Parenting: I'm slightly floundering, and would welcome some thoughts(8 Posts)
Not really sure where to start with this, but after some extensive lurking on several threads recently, am pretty sure someone here will have some advice. Bear with me if this is long and confused - I'm not sure how well I can articulate my concern.
My husband walked out last year. The ins and outs of the situation aren't hugely relevant to my question, but I find myself a single parent to three small children - dd1 is 7, ds is 4 and dd2 is 2.
I had never given much thought to how I parent them. I worry about the usual stuff - their health, school, what they eat, keeping them safe etc, but I was probably horribly complacent about the bigger issues. Self esteem, respect for others, tolerance, compassion. If I thought about it at all, I would have said that they would pick those up from their parents, and from having a stable family unit.
That's been blown apart. Their father is, it turns out, no kind of role model and I worry hugely about the messages his behaviour is sending them in terms of relationships and commitment. And the woman he has moved is with is a dreadful example of girly hopelessness - no practical skills, lots of attention paid to her physical appearance, some quite severe body issues. So I feel I am on my own - he sees them, and he pays maintenance, but there is no way on earth I can talk to him about the things that worry me and I can't rely on him and his new partner to convey the right messages. And I feel a bit lost.

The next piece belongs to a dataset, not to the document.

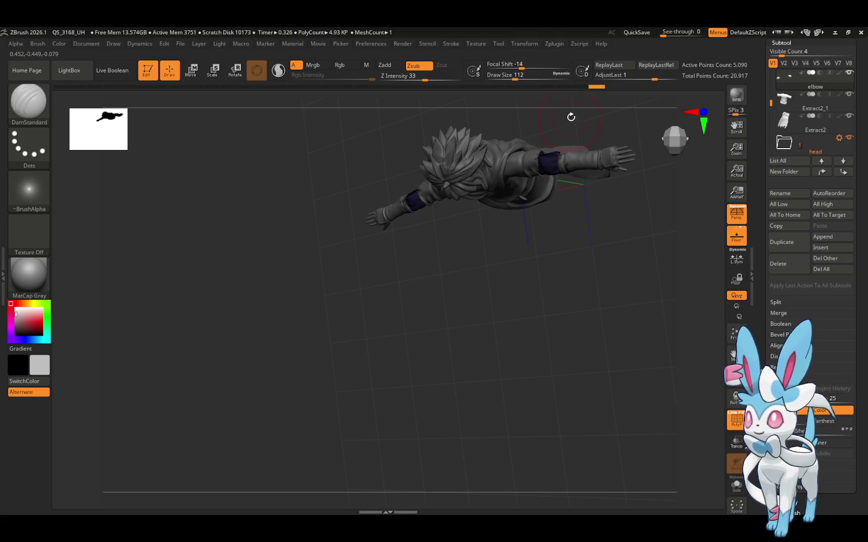
drag(571, 117, 554, 171)
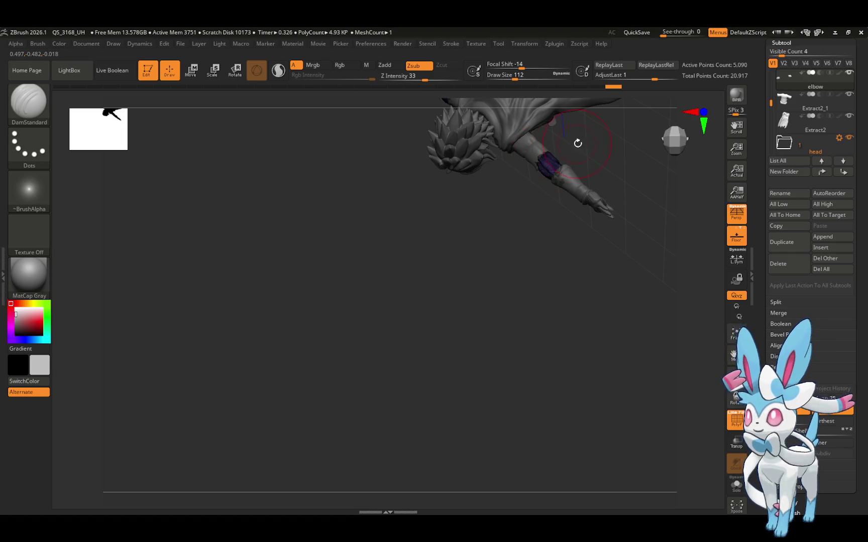
drag(577, 142, 546, 152)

I want my children to grow up independent, and self-reliant. I don't want my daughters to think that they have to conform to traditional female stereotypes, or my son to think he has to be physical, rather than emotional. I don't want my daughters to base their self esteem on how they look, or my son to think he has to use aggression to get what he wants.

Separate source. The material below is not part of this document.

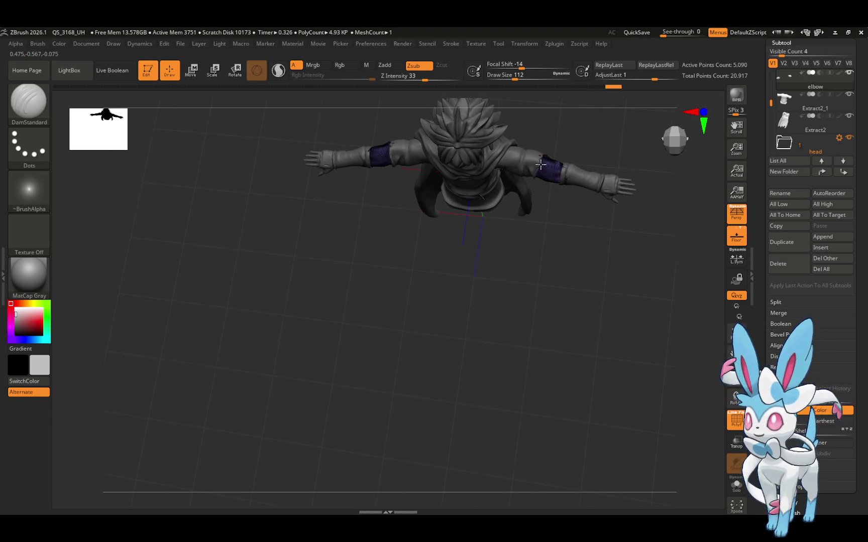
right_drag(552, 156, 577, 185)
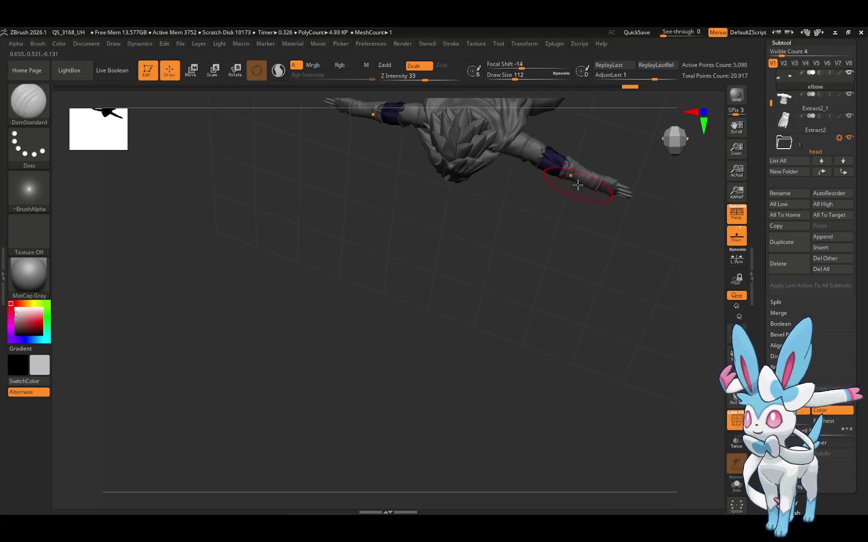
click(29, 101)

They are fairly typical in terms of how they play and behave - the girls like dolls, ds likes Lego. They play with each other's toys, and play a lot of imaginary games together, but there are definitely gender-specific behaviours in there. ds has started to pick up sticks and say he's going off to shoot baddies, and dd1 wants to "be a Mummy when she grows up". She's also obsessed by those dreadful Rainbow Fairy books despite my best efforts to introduce alternatives. That said, ds is a very sweet and very sensitive little boy who loves cuddles and wants to join in with the girls' games whenever possible. And dd1, in particular, is pretty feisty and knows how to stand up for herself.
I have wonderful parents, but had a very traditional upbringing in terms of gender roles. I've managed to get to this stage in life without ever really thinking about gender. I would describe myself as a feminist, but a pretty uneducated one, and I probably have all sorts of unconscious prejudices that don't help the situation. And I realise that what I do is only one small part - they are exposed to influences from all over the place.
So, I am trying to start from scratch, and turn the ship around - I want to really try to bring up children I can be proud of, informed by good feminist principles. How do I do this? What do other people do? Is it enough to set them a good example, and hope they pick it up by osmosis?
What's wrong with your DD saying she wants to be a mummy when she grows up? Doesn't that just mean you're a great mum yourself and she wants to be like you?
And I wouldn't worry too much about their stepmum... They have you as a good role model, and they may just see her as boring. She sounds quite one-dimensional.
Absolutely nothing wrong with being a mummy - an incredibly important job. But I want her to know it's not necessarily incompatible with being other things as well.
Their soon-to-be-step mother is vile. But one dimensional is much kinder. I might use that description when required to describe her
What can I say, I'm the queen of
lying through my teeth diplomacy
"She's also obsessed by those dreadful Rainbow Fairy books despite my best efforts to introduce alternatives."
i've found that when the dc have come up with undesirable-to-me likes, the best thing to do is let them get on with it rather than trying to introduce alternatives. ds1 got religion at 5 which was hideous for me. ds2 was obsessed with blimmin barbie princesses films (no gender stereotyping in this house ) and i found that the more i tried to steer them away, the more strongly they clung to their newfound like as a way of demonstrating their freedom to choose and personality.
also after 7 years of dealing with ds1's stepmother (who isn't vile, but is 15 years younger than me, has never read a book in her life, and thinks that donuts are a perfectly acceptable breakfast item for a 10 year old boy), i can honestly say that you will save yourself a lot of heartache if you can accept now that what happens when your dc are with their dad and stepmum is totally out of your control.... all you can do is keep reinforcing the 'right' messages at home and hope that you have a stronger influence, which is likely if you are the main carer.